His preparations were soon made. Old Cuthbert performed the duties of valet. And punctually at twelve o'clock the viscount took leave of his evil demon and her chaperon and departed for Banff, where he took the coach to Aberdeen, at which place he arrived in time to catch the night train up to London.

CHAPTER XXXIII.

THE COUNTESS OF HURSTMONCEUX.

The beauteous woe that charms like faded light, The cheek so pure that knows no youthful bloom, Well suiteth her dark brow and forehead white, And in the sad endurance of her eye Is all that love believes of woman's majesty.

--_Elliott_.

In the meantime Lady Vincent reached Banff. She drove at once to the principal hotel, where she engaged a room into which her luggage was carried. With a gratuity to the coachman who had driven her she dismissed the carriage, which returned immediately to the castle.
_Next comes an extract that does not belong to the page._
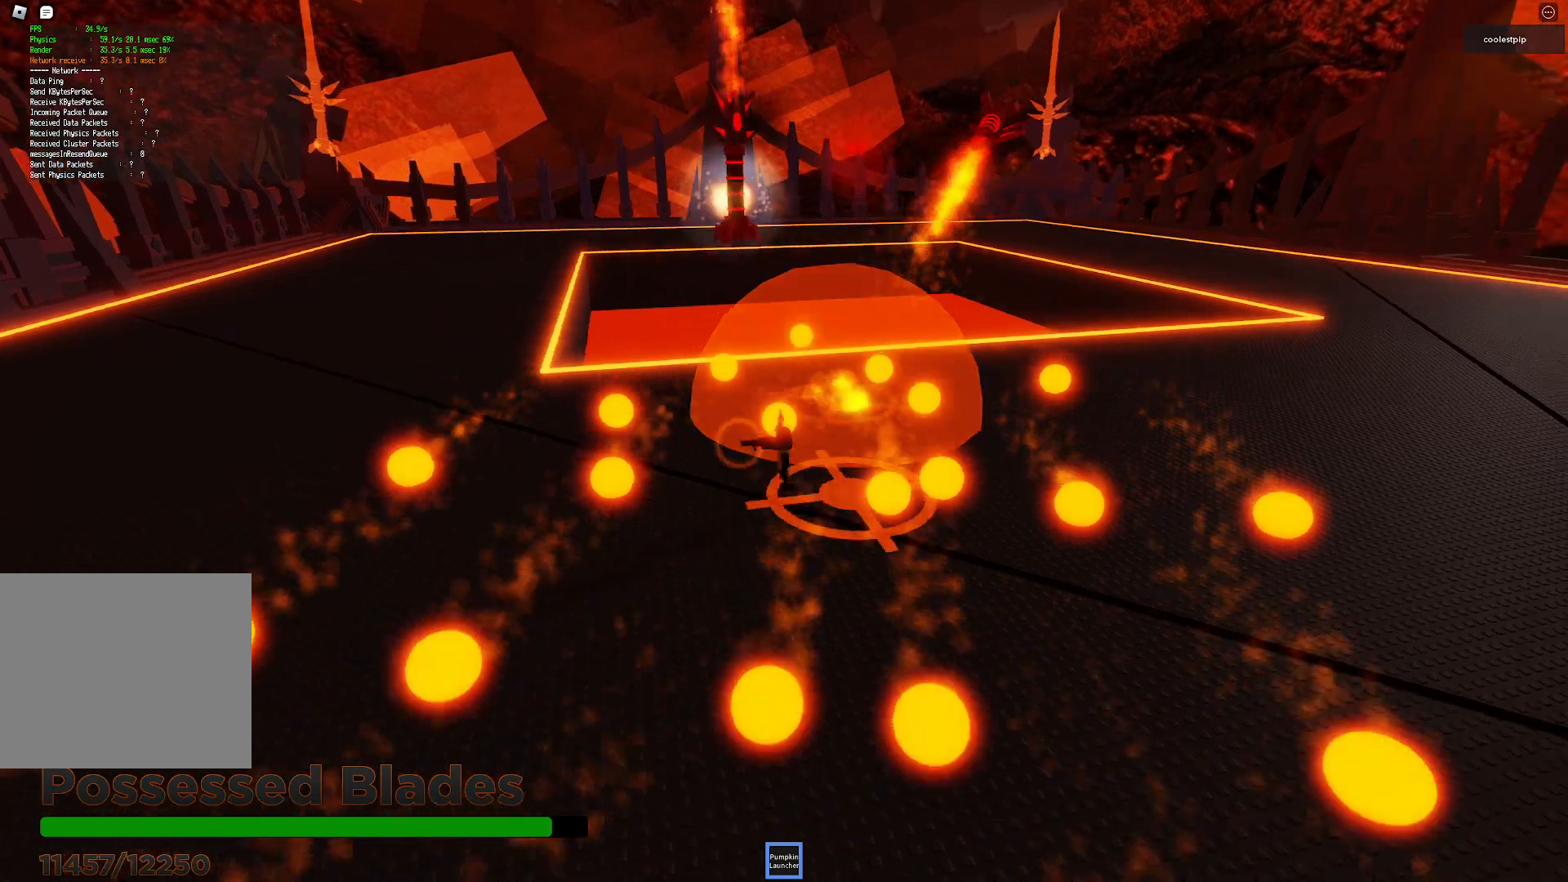
{"keys": ["a", "w"], "events": [[67, "d", "up"], [67, "w", "down"], [300, "space", "up"]]}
Then she ordered a fly and drove to the police station--at that time a mean little stone edifice, exceedingly repulsive without and excessively filthy within.

A crowd of disreputable-looking ragamuffins of both sexes and all ages obstructed the entrance. Surely it was a revolting scene to one of Lady Vincent's fastidious nature and refined habits. But she did not shrink from her duty. She made her way through this disgusting assemblage, and found just within the door a policeman, to whom she said:

"I wish, if you please, to see your inspector."